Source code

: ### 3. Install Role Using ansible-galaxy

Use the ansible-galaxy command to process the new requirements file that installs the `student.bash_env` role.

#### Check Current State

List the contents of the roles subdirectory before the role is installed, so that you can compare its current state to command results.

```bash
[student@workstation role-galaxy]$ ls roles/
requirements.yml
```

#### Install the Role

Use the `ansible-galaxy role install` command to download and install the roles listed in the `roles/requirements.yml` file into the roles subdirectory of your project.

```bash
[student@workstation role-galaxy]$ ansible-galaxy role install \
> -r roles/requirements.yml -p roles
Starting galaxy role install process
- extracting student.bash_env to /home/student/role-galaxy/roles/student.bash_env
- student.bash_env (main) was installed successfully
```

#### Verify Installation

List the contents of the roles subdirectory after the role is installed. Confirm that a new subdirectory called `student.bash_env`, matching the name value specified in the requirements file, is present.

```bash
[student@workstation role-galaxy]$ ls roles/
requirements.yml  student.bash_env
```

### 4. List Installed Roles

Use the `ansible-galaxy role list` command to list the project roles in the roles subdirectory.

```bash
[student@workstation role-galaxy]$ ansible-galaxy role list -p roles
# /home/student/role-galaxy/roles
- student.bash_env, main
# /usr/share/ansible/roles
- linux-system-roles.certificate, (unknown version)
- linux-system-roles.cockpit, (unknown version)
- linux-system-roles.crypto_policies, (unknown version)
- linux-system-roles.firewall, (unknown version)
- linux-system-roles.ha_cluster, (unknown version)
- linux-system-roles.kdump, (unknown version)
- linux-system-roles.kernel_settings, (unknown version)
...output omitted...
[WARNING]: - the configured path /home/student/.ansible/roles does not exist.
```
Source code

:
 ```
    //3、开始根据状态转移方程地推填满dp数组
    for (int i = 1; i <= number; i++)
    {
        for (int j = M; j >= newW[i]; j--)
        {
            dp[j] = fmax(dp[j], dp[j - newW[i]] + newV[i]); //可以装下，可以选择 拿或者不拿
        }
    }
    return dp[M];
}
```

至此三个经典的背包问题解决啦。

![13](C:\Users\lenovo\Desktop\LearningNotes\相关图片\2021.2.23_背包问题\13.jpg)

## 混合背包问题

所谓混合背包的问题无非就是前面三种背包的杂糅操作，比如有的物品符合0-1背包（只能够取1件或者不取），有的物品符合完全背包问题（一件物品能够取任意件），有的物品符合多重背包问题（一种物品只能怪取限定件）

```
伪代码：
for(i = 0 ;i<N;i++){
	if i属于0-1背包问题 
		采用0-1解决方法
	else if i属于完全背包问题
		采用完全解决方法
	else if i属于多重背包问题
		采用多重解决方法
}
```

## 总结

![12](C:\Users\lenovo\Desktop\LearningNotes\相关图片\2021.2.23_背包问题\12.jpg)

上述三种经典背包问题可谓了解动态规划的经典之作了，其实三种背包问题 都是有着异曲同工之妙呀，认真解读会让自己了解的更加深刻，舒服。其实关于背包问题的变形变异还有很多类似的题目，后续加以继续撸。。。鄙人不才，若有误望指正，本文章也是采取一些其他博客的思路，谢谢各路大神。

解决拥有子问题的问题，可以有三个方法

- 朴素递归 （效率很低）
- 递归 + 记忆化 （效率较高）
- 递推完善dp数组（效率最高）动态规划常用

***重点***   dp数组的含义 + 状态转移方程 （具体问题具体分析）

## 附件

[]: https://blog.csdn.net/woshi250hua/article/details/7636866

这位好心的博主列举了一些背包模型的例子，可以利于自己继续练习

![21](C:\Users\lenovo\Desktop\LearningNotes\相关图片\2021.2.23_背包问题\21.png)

##########

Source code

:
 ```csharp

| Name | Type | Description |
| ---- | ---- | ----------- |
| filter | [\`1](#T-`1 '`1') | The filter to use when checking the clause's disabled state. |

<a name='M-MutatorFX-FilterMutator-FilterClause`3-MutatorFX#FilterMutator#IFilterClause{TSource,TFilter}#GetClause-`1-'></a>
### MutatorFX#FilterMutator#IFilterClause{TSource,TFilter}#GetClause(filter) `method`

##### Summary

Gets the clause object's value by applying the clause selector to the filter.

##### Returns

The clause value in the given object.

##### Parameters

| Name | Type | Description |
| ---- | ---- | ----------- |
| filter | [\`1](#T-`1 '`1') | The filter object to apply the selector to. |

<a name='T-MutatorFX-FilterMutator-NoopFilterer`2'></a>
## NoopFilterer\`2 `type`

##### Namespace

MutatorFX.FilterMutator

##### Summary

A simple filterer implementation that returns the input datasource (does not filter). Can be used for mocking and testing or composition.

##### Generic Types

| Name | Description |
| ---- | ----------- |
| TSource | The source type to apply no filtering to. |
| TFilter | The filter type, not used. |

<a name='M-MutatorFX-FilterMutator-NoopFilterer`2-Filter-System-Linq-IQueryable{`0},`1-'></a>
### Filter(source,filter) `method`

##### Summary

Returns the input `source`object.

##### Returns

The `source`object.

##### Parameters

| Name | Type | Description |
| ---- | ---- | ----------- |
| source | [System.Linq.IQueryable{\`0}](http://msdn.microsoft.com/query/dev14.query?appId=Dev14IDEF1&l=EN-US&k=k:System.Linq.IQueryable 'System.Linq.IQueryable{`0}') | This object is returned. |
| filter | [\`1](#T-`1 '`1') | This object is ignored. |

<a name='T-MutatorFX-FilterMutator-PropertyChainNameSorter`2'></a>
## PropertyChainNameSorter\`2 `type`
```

##########

> **WHAT TO DO**
Out of the records above, pull each line containing the word "method".

> **TASK RESULT**
### MutatorFX#FilterMutator#IFilterClause{TSource,TFilter}#GetClause(filter) `method`
### Filter(source,filter) `method`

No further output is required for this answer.